[Bride of Lammermoor by Sir Walter Scott]@TWC D-Link book
Bride of Lammermoor

CHAPTER V
10/19

It seemed as if her weight, slight as it was, proved too heavy for her young and athletic assistant, for, without feeling the temptation of detaining her in his arms even for a single instant, he again placed her on the stone from which she had risen, and retreating a few steps, repeated hastily "Sir William Ashton is perfectly safe and will be here instantly.

Do not make yourself anxious on his account: Fate has singularly preserved him.

You, madam, are exhausted, and must not think of rising until you have some assistance more suitable than mine." Lucy, whose senses were by this time more effectually collected, was naturally led to look at the stranger with attention.

There was nothing in his appearance which should have rendered him unwilling to offer his arm to a young lady who required support, or which could have induced her to refuse his assistance; and she could not help thinking, even in that moment, that he seemed cold and reluctant to offer it.

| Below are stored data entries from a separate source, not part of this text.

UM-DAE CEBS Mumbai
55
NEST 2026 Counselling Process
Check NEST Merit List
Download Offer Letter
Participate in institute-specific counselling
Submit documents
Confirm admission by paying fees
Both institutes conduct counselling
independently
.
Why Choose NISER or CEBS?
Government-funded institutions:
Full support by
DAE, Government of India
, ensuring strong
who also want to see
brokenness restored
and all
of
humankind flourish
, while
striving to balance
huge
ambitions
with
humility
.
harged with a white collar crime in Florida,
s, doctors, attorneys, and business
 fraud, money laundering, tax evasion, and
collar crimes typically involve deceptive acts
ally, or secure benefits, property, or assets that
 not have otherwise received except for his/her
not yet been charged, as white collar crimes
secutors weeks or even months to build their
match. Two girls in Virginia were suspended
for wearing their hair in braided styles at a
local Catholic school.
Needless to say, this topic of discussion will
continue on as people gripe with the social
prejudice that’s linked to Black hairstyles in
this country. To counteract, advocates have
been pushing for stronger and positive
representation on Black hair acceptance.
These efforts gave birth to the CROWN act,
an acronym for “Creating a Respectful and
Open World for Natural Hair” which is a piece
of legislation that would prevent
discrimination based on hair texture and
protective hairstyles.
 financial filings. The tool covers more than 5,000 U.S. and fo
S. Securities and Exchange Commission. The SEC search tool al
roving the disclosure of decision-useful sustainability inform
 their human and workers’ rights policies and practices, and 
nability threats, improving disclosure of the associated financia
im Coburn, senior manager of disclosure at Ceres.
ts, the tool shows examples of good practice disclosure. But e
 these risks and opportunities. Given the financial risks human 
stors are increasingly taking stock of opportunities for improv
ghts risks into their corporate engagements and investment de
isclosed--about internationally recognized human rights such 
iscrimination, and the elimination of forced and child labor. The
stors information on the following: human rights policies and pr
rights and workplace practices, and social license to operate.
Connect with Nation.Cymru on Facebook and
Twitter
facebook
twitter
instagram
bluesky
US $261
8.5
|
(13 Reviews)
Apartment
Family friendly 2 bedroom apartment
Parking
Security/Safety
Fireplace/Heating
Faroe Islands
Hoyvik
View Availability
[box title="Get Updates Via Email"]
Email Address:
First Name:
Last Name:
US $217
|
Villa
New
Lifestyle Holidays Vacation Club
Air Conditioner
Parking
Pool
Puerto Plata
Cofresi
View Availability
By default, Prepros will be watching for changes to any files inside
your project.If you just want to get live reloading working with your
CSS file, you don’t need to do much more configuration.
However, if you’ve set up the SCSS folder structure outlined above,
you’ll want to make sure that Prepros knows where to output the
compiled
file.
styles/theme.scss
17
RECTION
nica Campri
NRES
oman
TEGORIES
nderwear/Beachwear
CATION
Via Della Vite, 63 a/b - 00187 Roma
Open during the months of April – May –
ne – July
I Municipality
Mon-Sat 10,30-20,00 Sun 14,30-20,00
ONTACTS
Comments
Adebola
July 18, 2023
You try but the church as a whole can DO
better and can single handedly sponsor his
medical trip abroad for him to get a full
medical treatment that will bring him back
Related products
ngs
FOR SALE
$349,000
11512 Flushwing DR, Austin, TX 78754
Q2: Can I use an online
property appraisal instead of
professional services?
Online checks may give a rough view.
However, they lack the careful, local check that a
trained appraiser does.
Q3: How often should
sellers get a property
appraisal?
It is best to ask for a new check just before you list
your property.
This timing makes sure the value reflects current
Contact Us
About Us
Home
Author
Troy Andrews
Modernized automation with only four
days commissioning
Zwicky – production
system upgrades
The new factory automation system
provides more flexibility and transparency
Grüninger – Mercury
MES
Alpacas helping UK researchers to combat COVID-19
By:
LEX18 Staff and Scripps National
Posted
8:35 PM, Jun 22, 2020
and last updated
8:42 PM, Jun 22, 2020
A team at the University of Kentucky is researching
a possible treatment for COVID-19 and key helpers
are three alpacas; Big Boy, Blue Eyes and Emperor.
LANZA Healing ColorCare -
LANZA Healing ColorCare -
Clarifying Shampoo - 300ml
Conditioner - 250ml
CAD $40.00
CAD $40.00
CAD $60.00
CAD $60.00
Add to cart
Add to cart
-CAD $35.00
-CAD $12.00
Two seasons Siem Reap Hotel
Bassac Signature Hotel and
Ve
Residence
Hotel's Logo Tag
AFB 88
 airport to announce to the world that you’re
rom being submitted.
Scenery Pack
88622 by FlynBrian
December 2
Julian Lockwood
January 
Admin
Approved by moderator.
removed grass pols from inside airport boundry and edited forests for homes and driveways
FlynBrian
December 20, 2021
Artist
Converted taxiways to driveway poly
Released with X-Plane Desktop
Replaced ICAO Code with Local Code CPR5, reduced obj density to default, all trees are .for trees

A shooting-dress of dark cloth intimated the rank of the wearer, though concealed in part by a large and loose cloak of a dark brown colour.
A montero cap and a black feather drooped over the wearer's brow, and partly concealed his features, which, so far as seen, were dark, regular, adn full of majestic, though somewhat sullen, expression.
Some secret sorrow, or the brooding spirit of some moody passion, had quenched the light and ingenuous vivacity of youth in a countenance singularly fitted to display both, and it was not easy to gaze on the stranger without a secret impression either of pity or awe, or at least of doubt and curiosity allied to both.
The impression which we have necessarily been long in describing, Lucy felt in the glance of a moment, and had no sooner encountered the keen black eyes of the stranger than her own were bent on the ground with a mixture of bashful embarrassment and fear.